Thursday, June 02, 2005

The Ten Most Harmful Books of the 19th and 20th Centuries. (As defined by conservatives.)
  • You can get the humor in this page by looking at some of the harmful "honorable mentions" which almost made the list, such evil screeds as Margaret Mead's Coming of Age in Samoa, and Darwin's The Origin of Species.
  • I was really surprised to see that Hilary's It Takes a Village did not beat out Mein Kampf.
  • All kidding aside, I wish they would do the most harmful books of all-time. I would love to see what they include. Have they forgiven Galileo yet?

1 comment:

  1. As I see it, the great flaw of Communism is that it is not a complete economic system. It simply ignores the reality of how and why wealth is created in the first place.

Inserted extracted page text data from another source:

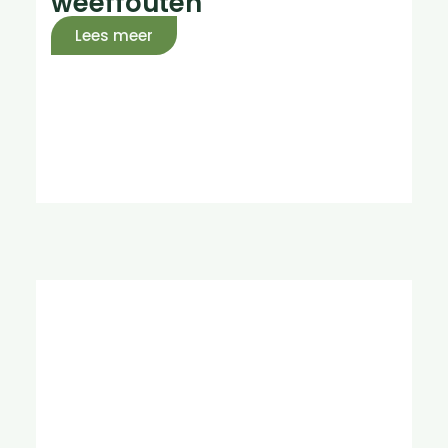
weeffouten
Lees meer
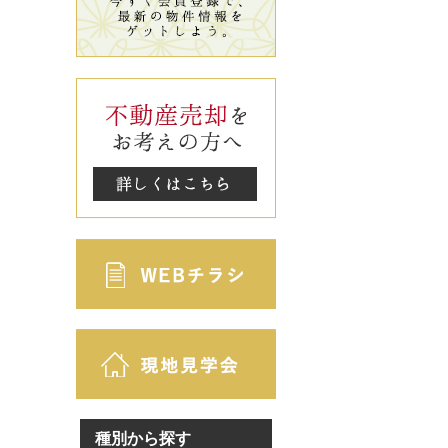
種別から探す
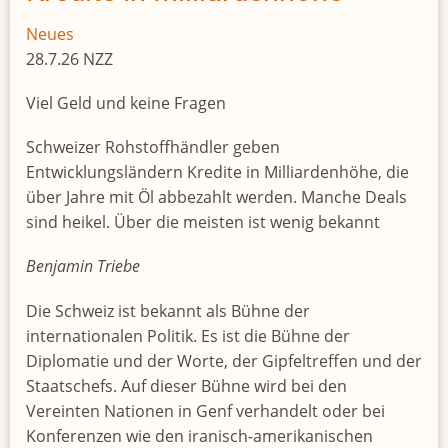
Neues
28.7.26 NZZ
Viel Geld und keine Fragen
Schweizer Rohstoffhändler geben
Entwicklungsländern Kredite in Milliardenhöhe, die
über Jahre mit Öl abbezahlt werden. Manche Deals
sind heikel. Über die meisten ist wenig bekannt
Benjamin Triebe
Die Schweiz ist bekannt als Bühne der
internationalen Politik. Es ist die Bühne der
Diplomatie und der Worte, der Gipfeltreffen und der
Staatschefs. Auf dieser Bühne wird bei den
Vereinten Nationen in Genf verhandelt oder bei
Konferenzen wie den iranisch-amerikanischen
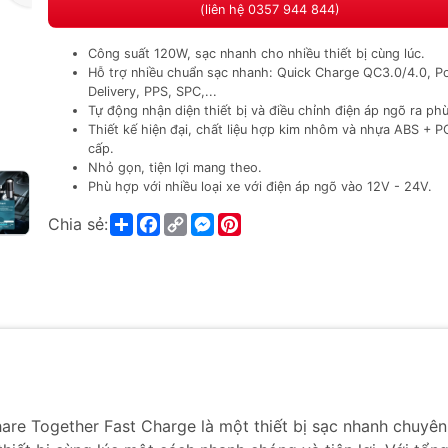
(liên hệ 0357 944 844)
Công suất 120W, sạc nhanh cho nhiều thiết bị cùng lúc.
Hỗ trợ nhiều chuẩn sạc nhanh: Quick Charge QC3.0/4.0, P
Delivery, PPS, SPC,...
Tự động nhận diện thiết bị và điều chỉnh điện áp ngõ ra ph
Thiết kế hiện đại, chất liệu hợp kim nhôm và nhựa ABS + P
cấp.
Nhỏ gọn, tiện lợi mang theo.
Phù hợp với nhiều loại xe với điện áp ngõ vào 12V - 24V.
Share
Facebook
Copy
Messenger
Pinterest
Chia sẻ:
Link
re Together Fast Charge là một thiết bị sạc nhanh chuyên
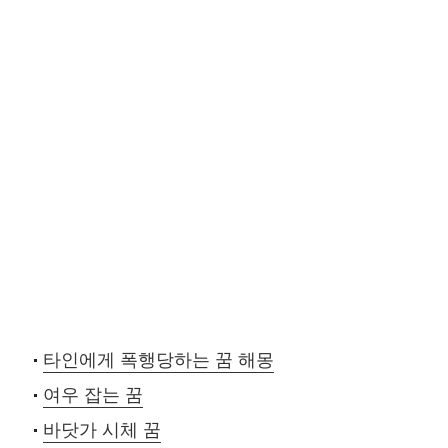
타인에게 폭행당하는 꿈 해몽
여우 잡는 꿈
바닷가 시체 꿈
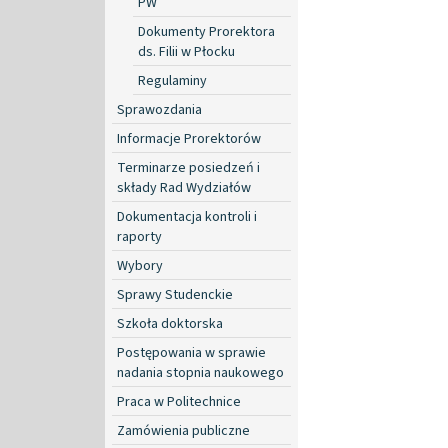
PW
Dokumenty Prorektora
ds. Filii w Płocku
Regulaminy
Sprawozdania
Informacje Prorektorów
Terminarze posiedzeń i
składy Rad Wydziałów
Dokumentacja kontroli i
raporty
Wybory
Sprawy Studenckie
Szkoła doktorska
Postępowania w sprawie
nadania stopnia naukowego
Praca w Politechnice
Zamówienia publiczne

    It would be perfectly OK to distribute wealth more fairly if it could be done without impairing the very mechanism by which wealth is created.

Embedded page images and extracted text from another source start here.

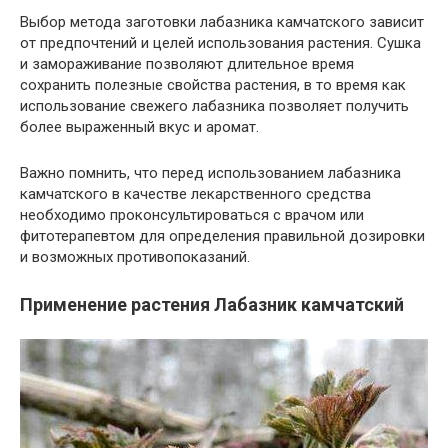
Выбор метода заготовки лабазника камчатского зависит
от предпочтений и целей использования растения. Сушка
и замораживание позволяют длительное время
сохранить полезные свойства растения, в то время как
использование свежего лабазника позволяет получить
более выраженный вкус и аромат.
Важно помнить, что перед использованием лабазника
камчатского в качестве лекарственного средства
необходимо проконсультироваться с врачом или
фитотерапевтом для определения правильной дозировки
и возможных противопоказаний.
Применение растения Лабазник камчатский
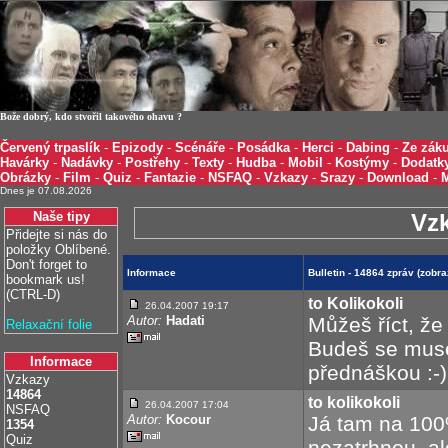
Bože dobrý, kdo stvořil takového ohavu ?
Červený trpaslík
-
Epizody
-
Scénáře
-
Posádka
-
Herci
-
Dabing
-
Ze záku
Havárky
-
Nadávky
-
Postřehy
-
Texty
-
Hudba
-
Mobil
-
Kostýmy
-
Dodatk
Obrázky
-
Film
-
Quiz
-
Fantazie
-
NSFAQ
-
Vzkazy
-
Srazy
-
Download
-
Dnes je 07.08.2026
Naše tipy
Vz
Přidejte si nás do
položky Oblíbené.
Don't forget to
Informace
Bulletin - 14864 zpráv (zobr
bookmark us!
(CTRL-D)
to Kolikokoli
26.04.2007 19:17
Autor:
Hadati
Můžeš říct, že
Relaxační folie
Budeš se muse
Informace
přednáškou :-)
Vzkazy
14864
to kolikokoli
26.04.2007 17:04
NSFAQ
Autor:
Kocour
Já tam na 100
1354
Quiz
nezatrhnou. al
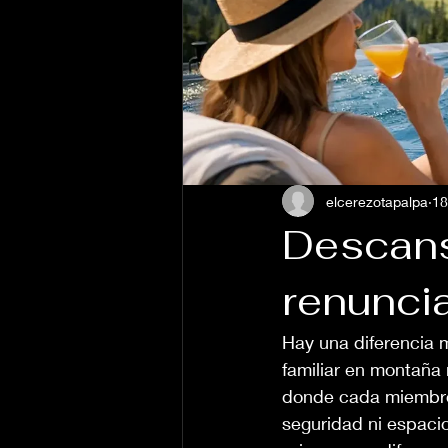
elcerezotapalpa
18
Descans
renunci
Hay una diferencia m
familiar en montaña 
donde cada miembro d
seguridad ni espacio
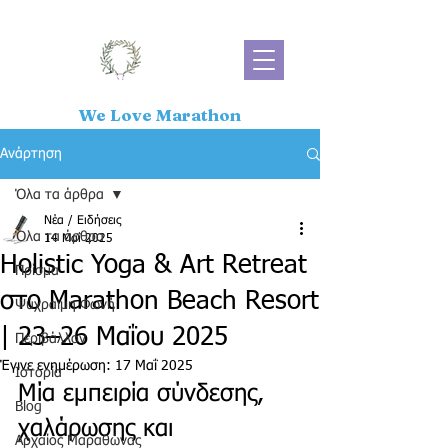
We Love Marathon
Ανάρτηση
Όλα τα άρθρα
Νέα / Ειδήσεις
Όλα τα άρθρα
14 Μαΐ 2025
Holistic Yoga & Art Retreat
Πρίσμα
στo Marathon Beach Resort
Ψύχραιμη Φωνή
| 23–26 Μαΐου 2025
Περιβάλλον
Έγινε ενημέρωση:
17 Μαΐ 2025
Ιστορία
Μία εμπειρία σύνδεσης, 
Blog
χαλάρωσης και 
Αρχαίος Μαραθώνας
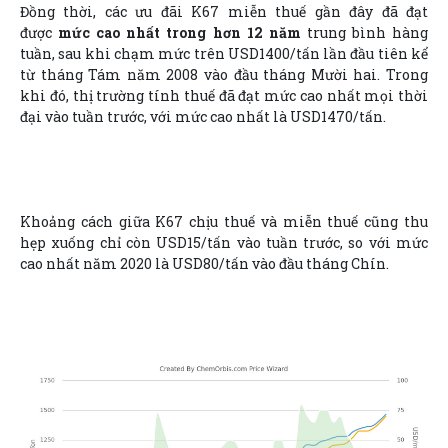
Đồng thời, các ưu đãi K67 miễn thuế gần đây đã đạt
được
mức cao nhất trong hơn 12 năm
trung bình hàng
tuần, sau khi chạm mức trên USD1400/tấn lần đầu tiên kể
từ tháng Tám năm 2008 vào đầu tháng Mười hai. Trong
khi đó, thị trường tính thuế đã đạt mức cao nhất mọi thời
đại vào tuần trước, với mức cao nhất là USD1470/tấn.
Khoảng cách giữa K67 chịu thuế và miễn thuế cũng thu
hẹp xuống chỉ còn USD15/tấn vào tuần trước, so với mức
cao nhất năm 2020 là USD80/tấn vào đầu tháng Chín.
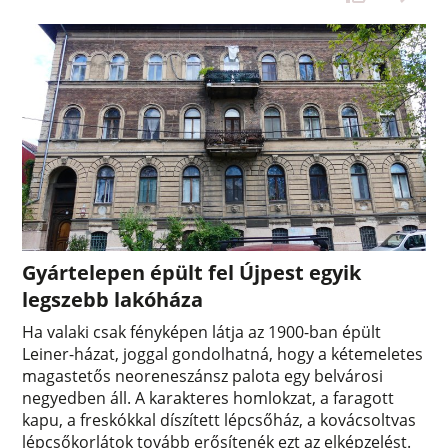
Gyártelepen épült fel Újpest egyik
legszebb lakóháza
Ha valaki csak fényképen látja az 1900-ban épült
Leiner-házat, joggal gondolhatná, hogy a kétemeletes
magastetős neoreneszánsz palota egy belvárosi
negyedben áll. A karakteres homlokzat, a faragott
kapu, a freskókkal díszített lépcsőház, a kovácsoltvas
lépcsőkorlátok tovább erősítenék ezt az elképzelést.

    But all socialist theories ignore the possibility that a communist system might result in a reduction of the total amount of wealth available, and therefore that a more equitable distribution of less wealth may not really benefit anyone in the long term.

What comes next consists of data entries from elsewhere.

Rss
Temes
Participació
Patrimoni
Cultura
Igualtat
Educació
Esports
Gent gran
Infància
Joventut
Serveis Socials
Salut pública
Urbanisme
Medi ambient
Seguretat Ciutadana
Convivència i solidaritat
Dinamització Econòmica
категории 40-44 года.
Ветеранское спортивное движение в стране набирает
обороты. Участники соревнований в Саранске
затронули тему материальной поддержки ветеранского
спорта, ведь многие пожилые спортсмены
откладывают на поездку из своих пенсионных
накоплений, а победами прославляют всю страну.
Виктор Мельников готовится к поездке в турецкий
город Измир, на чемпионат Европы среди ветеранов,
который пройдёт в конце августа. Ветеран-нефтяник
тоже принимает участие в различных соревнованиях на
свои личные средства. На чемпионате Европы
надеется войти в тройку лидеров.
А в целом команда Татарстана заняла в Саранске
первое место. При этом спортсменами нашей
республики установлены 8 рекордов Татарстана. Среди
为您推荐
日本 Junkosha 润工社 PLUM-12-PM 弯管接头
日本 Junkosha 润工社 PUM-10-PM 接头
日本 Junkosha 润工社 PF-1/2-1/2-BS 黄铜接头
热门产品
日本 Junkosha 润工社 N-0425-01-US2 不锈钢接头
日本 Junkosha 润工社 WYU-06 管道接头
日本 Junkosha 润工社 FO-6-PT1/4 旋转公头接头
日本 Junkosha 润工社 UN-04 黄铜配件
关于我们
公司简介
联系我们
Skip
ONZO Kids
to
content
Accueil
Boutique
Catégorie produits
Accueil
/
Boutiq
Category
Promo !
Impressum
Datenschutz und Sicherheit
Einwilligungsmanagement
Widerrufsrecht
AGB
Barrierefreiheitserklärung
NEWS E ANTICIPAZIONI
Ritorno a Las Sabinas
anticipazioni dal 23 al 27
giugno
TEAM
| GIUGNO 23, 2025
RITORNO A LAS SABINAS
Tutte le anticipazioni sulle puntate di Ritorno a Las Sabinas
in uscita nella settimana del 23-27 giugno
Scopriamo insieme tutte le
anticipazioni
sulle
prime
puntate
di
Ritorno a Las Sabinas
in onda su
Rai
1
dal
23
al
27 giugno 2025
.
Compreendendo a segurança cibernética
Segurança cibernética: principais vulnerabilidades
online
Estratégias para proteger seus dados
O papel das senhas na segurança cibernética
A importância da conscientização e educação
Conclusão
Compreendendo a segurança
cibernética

    Socialism works fine, for example, in Norway, where they don't have to worry about generating wealth. They have a vast amount of wealth to spread around, a culture of integrity, and a very small population. Hard to see how socialism could do much harm.

    Their economy is stagnant, but that doesn't matter because growth is unnecessary. They simply have enough for everyone, and nobody is stealing very much.